One of these forces is the purchasing of gold by central banks. The People’s Bank of China led this trend in 2024, escalating gold purchases through May, then resuming in November. It’s something Diehl expects to continue as China “marshals its resources for a confrontation with the West.”
In December alone, the central bank reported a 10-metric-ton gold purchase. China’s gold holdings have now reached 2,280 metric tons, or about 5.5% of total foreign gold reserves. That’s a record high.
Diehl says he expects central bank purchases of gold to be strong in other countries in the upcoming year as well.
Retail purchasing of gold in Asia is another factor in rising gold prices. As the Chinese economy has struggled in recent years, the nation’s citizens have purchased gold “hand over fist” to protect their wealth, Diehl says. He expects that trend to resume in 2025.
He also anticipates consumer demand for gold in India to surpass demand in 2024. Diehl notes that while many analysts overlook consumer demand, China and India are the world’s top consumer gold markets. “Together, they represent two thirds of the global retail market,” Diehl says.
The Effects of War and Instability Are Expected to Continue in 2025
Geopolitics and war are other factors impacting gold’s price. “Wars and rumors of wars have been a driver of gold prices from time immemorial,” Diehl points out. With tensions rising in hot spots around the world, including the continuing war in Ukraine and ongoing tensions in Gaza, he sees no easing of this concern in 2025.

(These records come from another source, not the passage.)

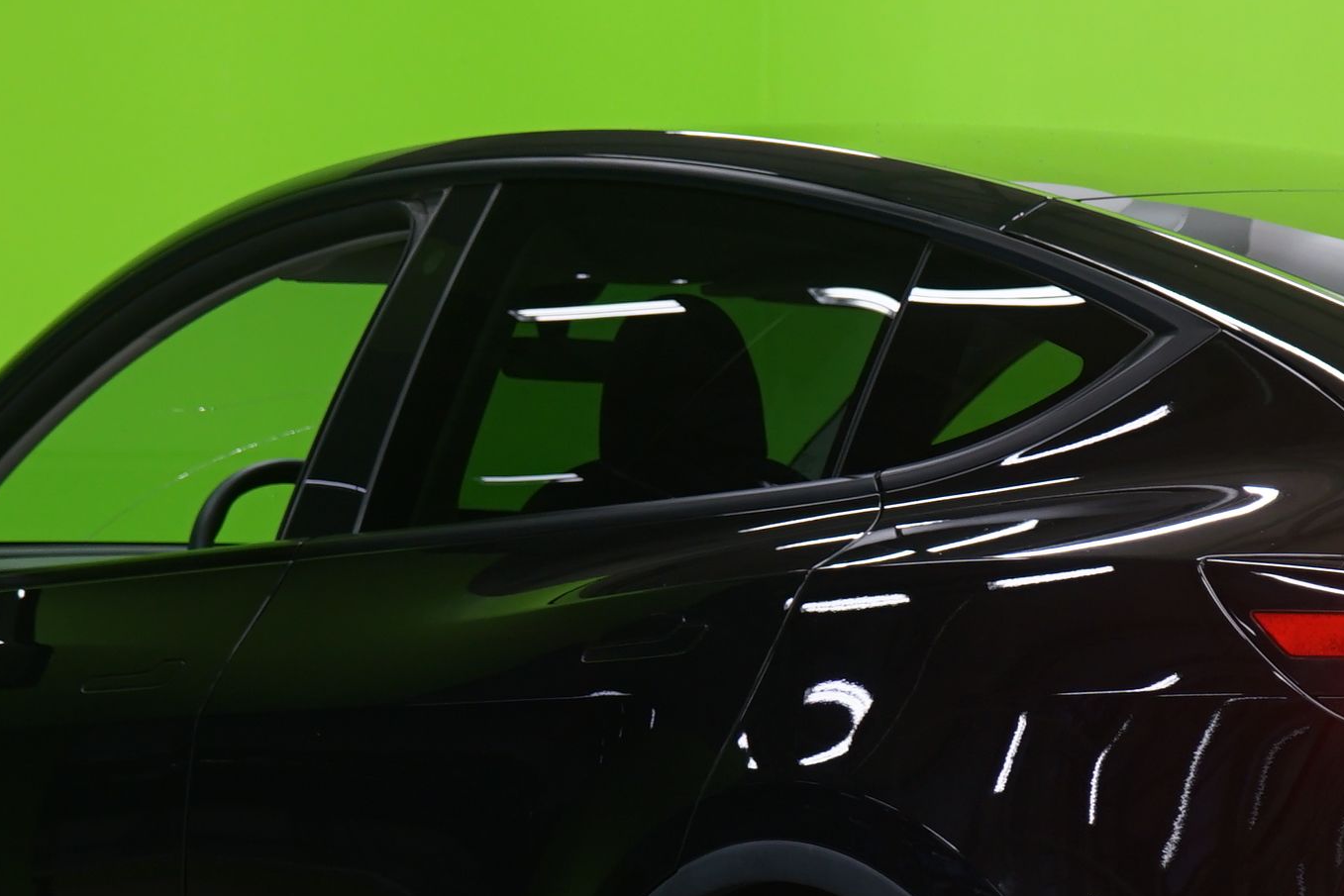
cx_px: 991
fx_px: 5414
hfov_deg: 14.1
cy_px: 647
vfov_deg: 9.5
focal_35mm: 145
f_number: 5
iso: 400
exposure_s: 1/8
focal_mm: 50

Economic uncertainty can also drive gold’s price higher. Diehl expresses concern that Americans are entering 2025 with a “false sense of economic security.” He says the strong economy that continued through the fourth quarter of 2024 “seems unlikely to last.”
Diehl says many businesses and consumers may have accelerated purchases in the last part of 2024 in anticipation of President Donald Trump’s tariffs in 2025, which likely will mean a reduction in demand in the first half of the year.

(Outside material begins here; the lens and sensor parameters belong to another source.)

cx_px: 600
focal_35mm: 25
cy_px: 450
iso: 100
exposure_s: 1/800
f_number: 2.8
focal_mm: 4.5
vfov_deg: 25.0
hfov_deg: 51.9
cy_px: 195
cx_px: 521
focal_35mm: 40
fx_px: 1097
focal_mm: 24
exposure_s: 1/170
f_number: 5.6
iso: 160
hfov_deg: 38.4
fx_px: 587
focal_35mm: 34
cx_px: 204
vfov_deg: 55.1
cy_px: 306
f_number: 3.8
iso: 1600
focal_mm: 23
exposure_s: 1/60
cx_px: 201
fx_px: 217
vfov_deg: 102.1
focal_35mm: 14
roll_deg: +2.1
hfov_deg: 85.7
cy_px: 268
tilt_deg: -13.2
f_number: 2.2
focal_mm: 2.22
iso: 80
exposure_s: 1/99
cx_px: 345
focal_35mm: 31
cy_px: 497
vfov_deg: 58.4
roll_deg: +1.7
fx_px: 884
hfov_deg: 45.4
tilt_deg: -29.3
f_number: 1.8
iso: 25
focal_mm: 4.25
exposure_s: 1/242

This also plays a role in political instability, another factor listed by Diehl. History has shown that autocratic leaders often engage in military conflicts when faced with difficult economic times. Diehl says that with worsening economies in places such as Russia and Iran, he expects some leaders will “intensify regional military conflicts.”
Political instability is also an issue to some degree in many other countries, including Germany, France, Israel, Spain, Poland, South Korea, and even the United States. “I expect geopolitical tensions to rise, further fueling gold prices this year,” Diehl says.
Interest Rates and Using Gold as a Safe Haven in Turbulent Times
Diehl lists interest rates as a final factor. He expects rates to stay the same. The Federal Reserve left its key lending rate unchanged in January, and officials have since hinted that there may be no cuts until they can deal with a recent inflationary spike and take stock of the overall impact of Trump’s trade policies.
Diehl says that rates may remain unchanged because of the unknown impact of those policies, as well as the details of the President’s tax plan, expected to be considered by the U.S. Congress later this year.
In addition, about $3 trillion in U.S. debt is expected to mature in 2025, meaning it must be refinanced at a higher rate in a market already saturated with corporate, government, and sovereign debt issues, Diehl says.
With so many factors in play, some will turn to gold as a tool to diversify their holdings, because the metal’s price behaves differently from prices of paper-based assets like stocks and bonds. Gold tends to retain its value over time, even when inflation erodes the purchasing power of cash.
During economic downturns or financial crises, gold offers a financial hedge, stabilizing a portfolio when other assets lose value. Gold is also highly liquid, with an intrinsic value that is universally recognized.
Given the factors currently in play, Diehl says he predicts gold will continue rising in price as it did in 2024. He urges people to “protect your wealth and tap into the extraordinary appreciation opportunity gold offers buyers today.”